USDA terminated the $300 million Increasing Land, Capital, and Market Access Program in April, claiming waste by the recipients.
Among the new plaintiffs are 2020 Farmers Collaborative, African Alliance of Rhode Island, Black Oregon Land Trust, H.O.P.E For Small Farm Sustainability and the Kansas Black Farmers Association.
The grants the new plaintiffs are suing to restore total $127 million.
Termination letters to the grantees “make vague references to ‘DEI preferences,’ and include incorrect claims that the programs don’t align with congressional intent or that the grants represent ‘waste, fraud, and abuse,’” according to a press release. “Over the course of this litigation, the government has repeatedly failed to substantiate ‘waste, fraud and abuse’ in terminated grants.”
New consortium established to address food safety testing
The National Institute of Standards and Technology, or NIST, is setting up a Food Nutrition and Safety Measurements and Methods Consortium.
The consortium “will bring together stakeholders to identify and address measurement and standards needs related to analytical testing of food ingredients and food products,” according to a notice in Wednesday’s Federal Register. Its efforts “are intended to advance food measurement capabilities, support the development of food reference materials, and collect data to support the development of best practices and standard methods.”
Greater mental health awareness for farmers sought
Reducing the stigma of mental illness within the agriculture industry is the focus of a bipartisan and bicameral resolution unveiled on Tuesday.
Sens. Deb Fischer, R-Neb., and Michael Bennet, D-Colo., introduced a resolution to designate May 29 “Mental Health Awareness in Agriculture Day,” the lawmakers said.
“A struggling farm economy is making life even harder, and it weighs heavily on the minds of those who feed and fuel our nation,” Fischer said in a statement.
The suicide rate among farmers is 3.5 times higher than the general population, according to the National Rural Health Association.
“Providing visibility and awareness to address these challenges is essential for progress,” Bennet said.
The measure is backed by lawmakers including Senate Ag Committee Chairman John Boozman, R-Ark., and Sen. Amy Klobuchar, the panel’s top-ranking Democrat.

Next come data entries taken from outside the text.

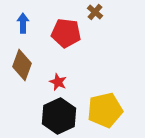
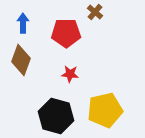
red pentagon: rotated 8 degrees counterclockwise
brown diamond: moved 1 px left, 5 px up
red star: moved 12 px right, 8 px up; rotated 18 degrees counterclockwise
black hexagon: moved 3 px left; rotated 20 degrees counterclockwise
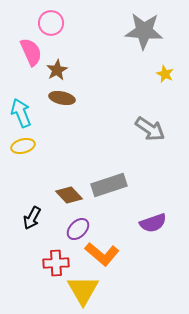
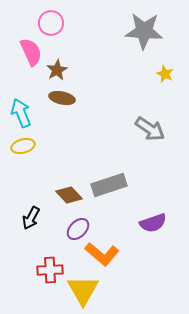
black arrow: moved 1 px left
red cross: moved 6 px left, 7 px down
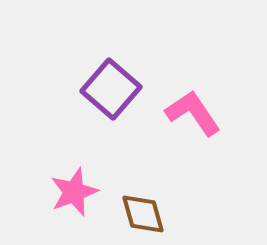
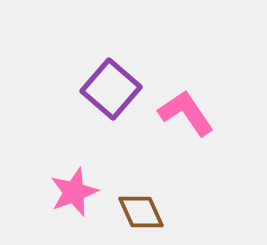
pink L-shape: moved 7 px left
brown diamond: moved 2 px left, 2 px up; rotated 9 degrees counterclockwise
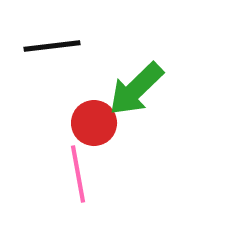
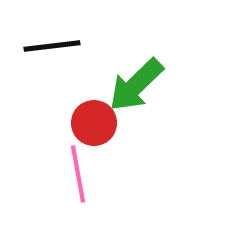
green arrow: moved 4 px up
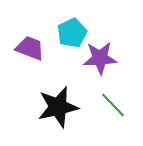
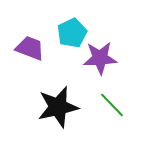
green line: moved 1 px left
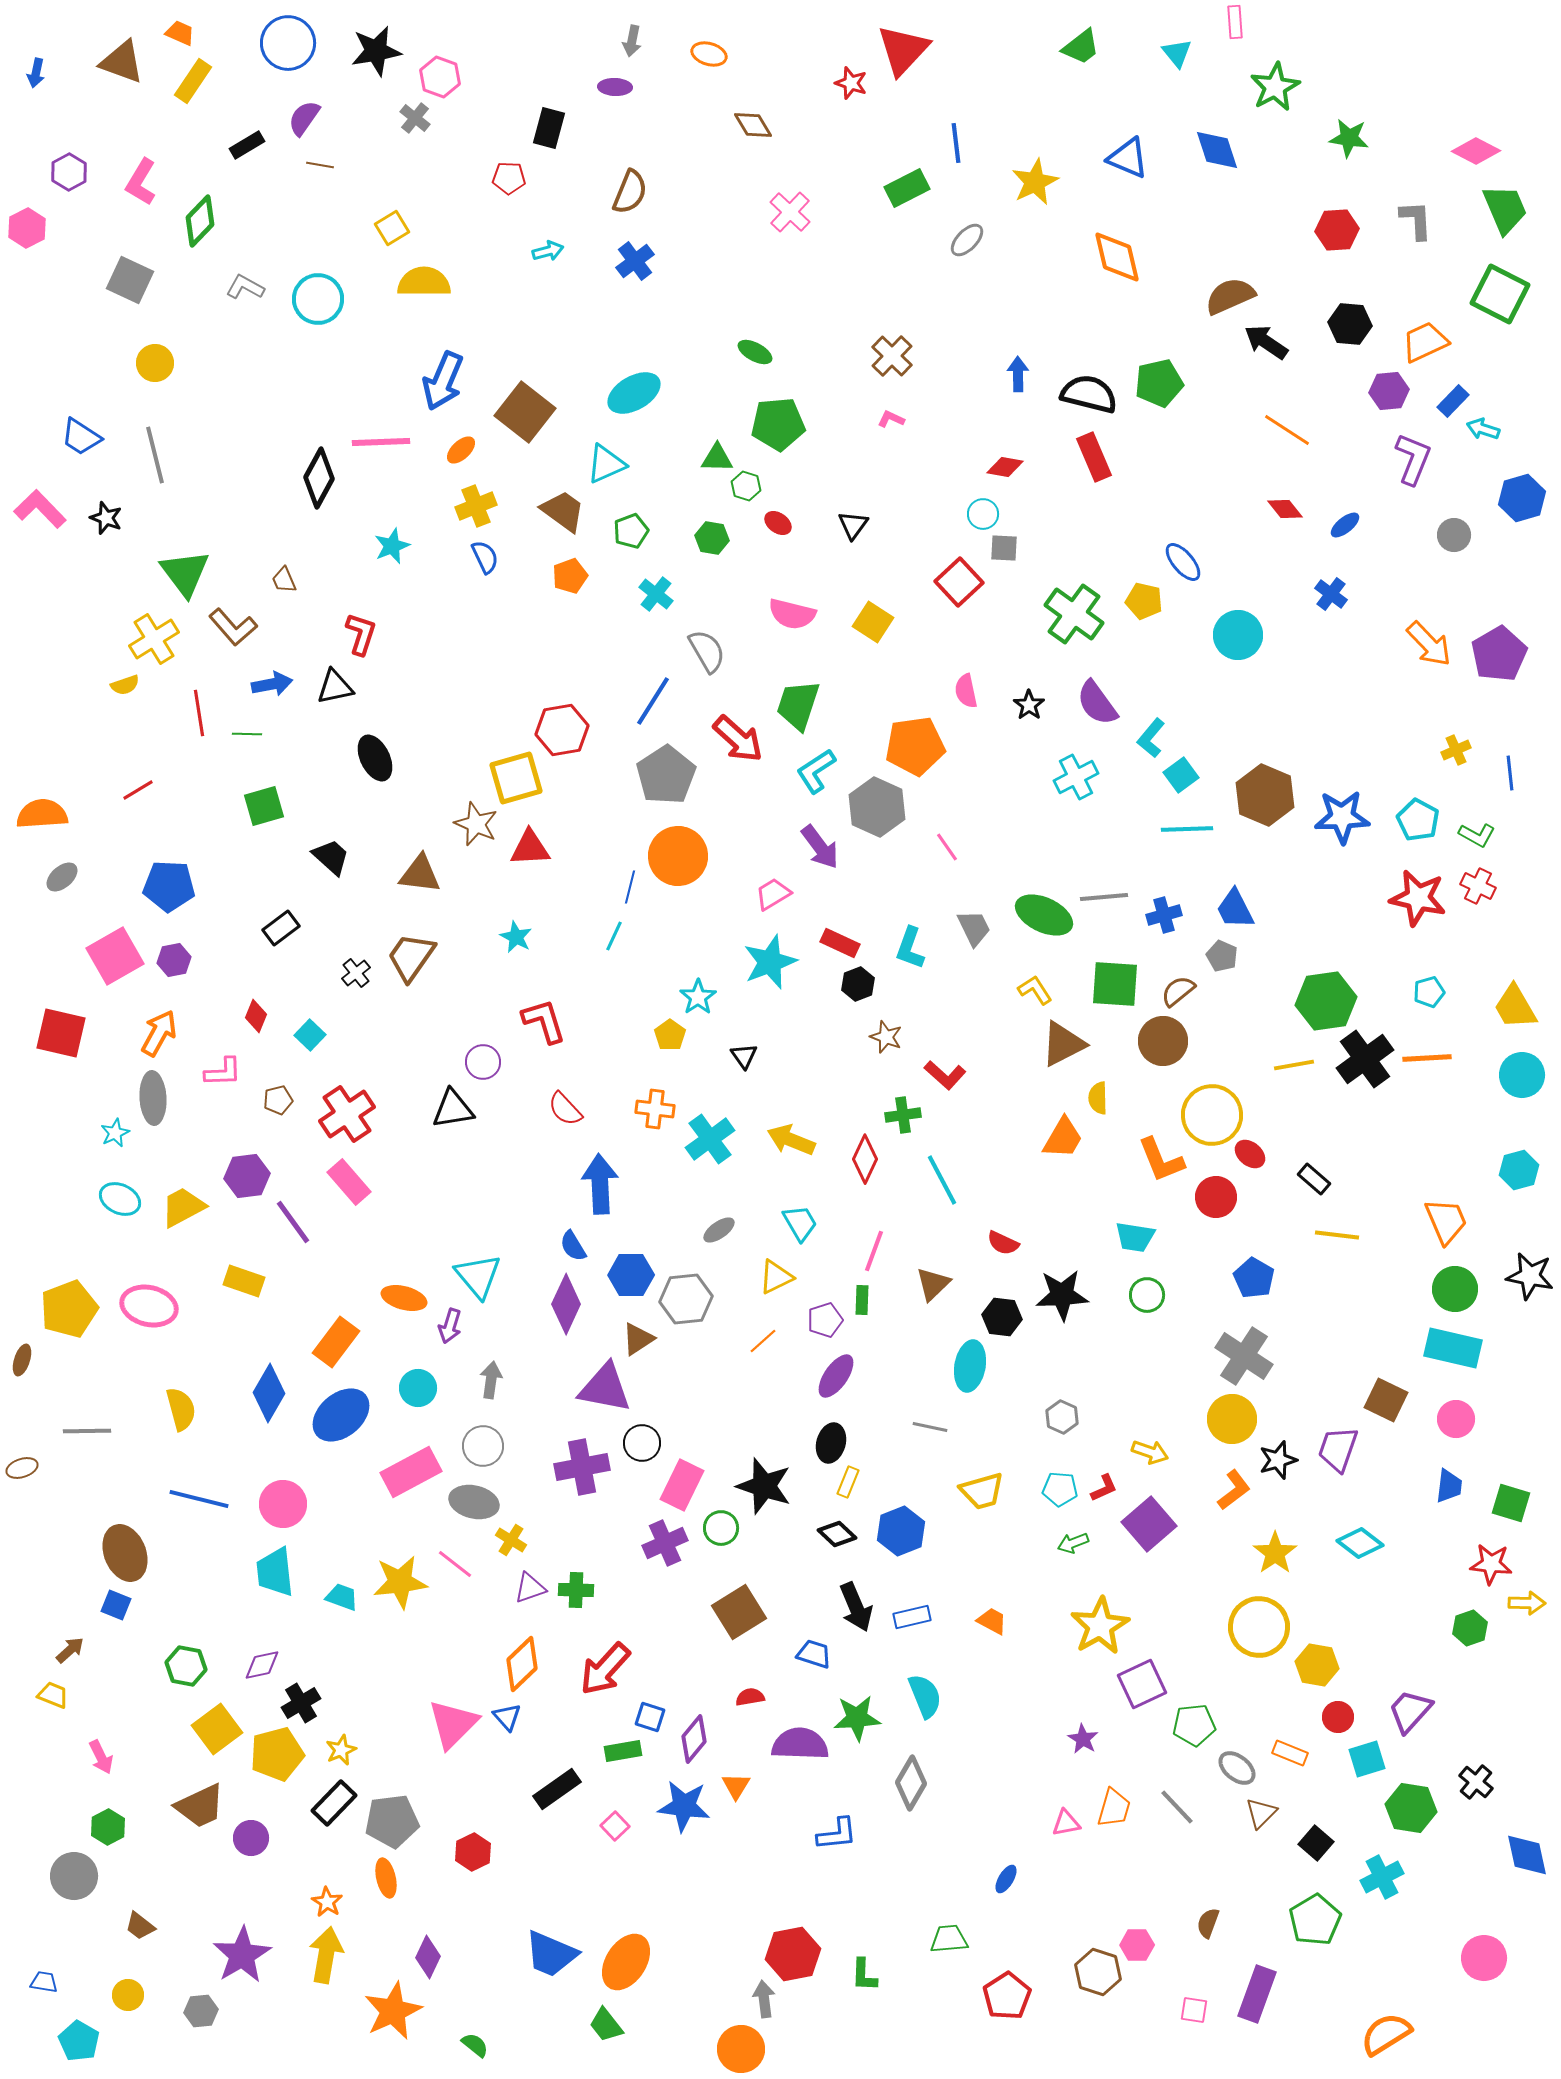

Reps. Mike Bost R-Ill., and Kim Schrier, D-Wash., introduced a companion resolution in the House. Ag groups including the American Soybean Association and Farm Credit Services of America support the measure.
Final Word
“I think we're going to see exciting things on the horizon with the India deal as it relates to U.S. agriculture, but no news to break at the moment for you.” – USDA Undersecretary of Agriculture for Trade and Foreign Agricultural Affairs Luke Lindberg, responding to a question about which ag products India might commit to buy. Secretary of State Marco Rubio has said India will buy $500 billion worth of American goods, including agricultural imports, over the next five years.